Aim: To describe the health-related quality of life in a community-based sample of patients with established inflammatory bowel disease and explore its association with the type and extent of disease, gender, age, material deprivation and other factors.
Methods: Adults with established inflammatory bowel disease were identified systematically from the records of 23 family practices in north-east England. The health-related quality of life was assessed by self-completion of the UK Inflammatory Bowel Disease Questionnaire.

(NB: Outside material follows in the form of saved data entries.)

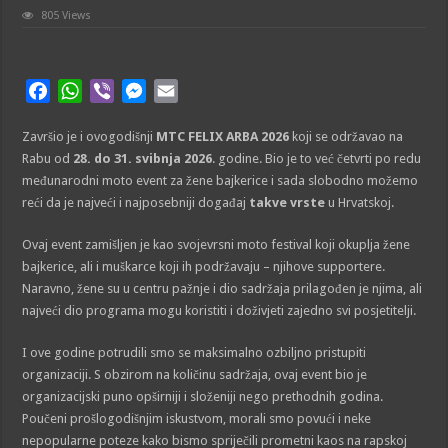
805 Views
F
W
V
M
E
a
h
i
e
m
Završio je i ovogodišnji
c
a
b
s
MTC FELIX ARBA 2026
a
koji se održavao na
Rabu od
28. do 31. svibnja 2026
. godine. Bio je to već četvrti po redu
e
t
e
s
i
međunarodni moto event za žene bajkerice i sada slobodno možemo
b
s
r
e
l
reći da je najveći i najposebniji događaj
takve vrste
u Hrvatskoj.
o
A
n
o
p
g
Ovaj event zamišljen je kao svojevrsni moto festival koji okuplja žene
k
p
e
bajkerice, ali i muškarce koji ih podržavaju – njihove supportere.
r
Naravno, žene su u centru pažnje i dio sadržaja prilagođen je njima, ali
najveći dio programa mogu koristiti i doživjeti zajedno svi posjetitelji.
I ove godine potrudili smo se maksimalno ozbiljno pristupiti
organizaciji. S obzirom na količinu sadržaja, ovaj event bio je
organizacijski puno opširniji i složeniji nego prethodnih godina.
Poučeni prošlogodišnjim iskustvom, morali smo povući i neke
nepopularne poteze kako bismo spriječili prometni kaos na rapskoj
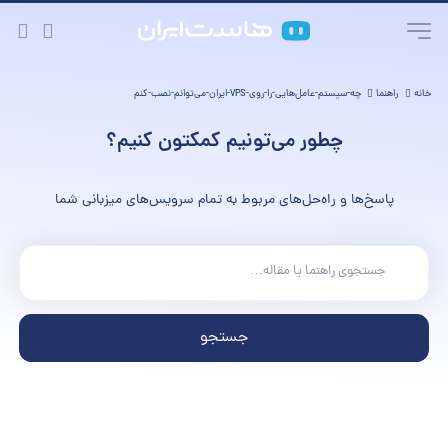
خانه
راهنما
چه-سیستم-عامل‌هایی-را-روی-VPS-ایران-می‌توانم-نصب-کنم
چطور می‌تونیم کمکتون کنیم؟
پاسخ‌ها و راه‌حل‌های مربوط به تمام سرویس‌های میزبانی شما
جستجو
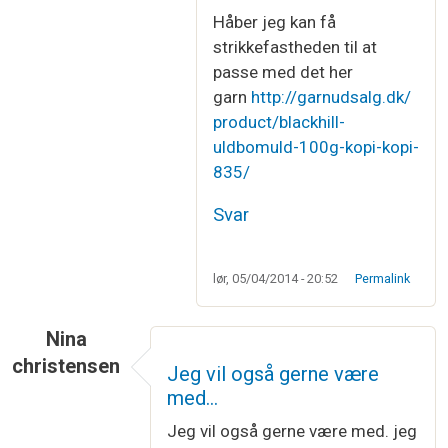
Håber jeg kan få
strikkefastheden til at
passe med det her
garn
http://garnudsalg.dk/
product/blackhill-
uldbomuld-100g-kopi-kopi-
835/
Svar
lør, 05/04/2014 - 20:52
Permalink
Nina
christensen
Jeg vil også gerne være
med…
Jeg vil også gerne være med. jeg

Results: Five hundred and fifty-six patients were sent the questionnaire and 409 (74%) gave usable replies. Lower scores (worse quality of life) were significantly associated with female gender, Crohn's disease, more extensive disease (ulcerative colitis) and being under specialist care. The mean health-related quality of life score was significantly lower in patients resident in more deprived districts, independent of the type and extent of disease.
Conclusions: Most patients with established inflammatory bowel disease showed only minor impairment of their health-related quality of life. On average, women and those with Crohn's disease were relatively more affected. Clinicians responsible for the care of patients with inflammatory bowel disease should be aware of these more vulnerable groups.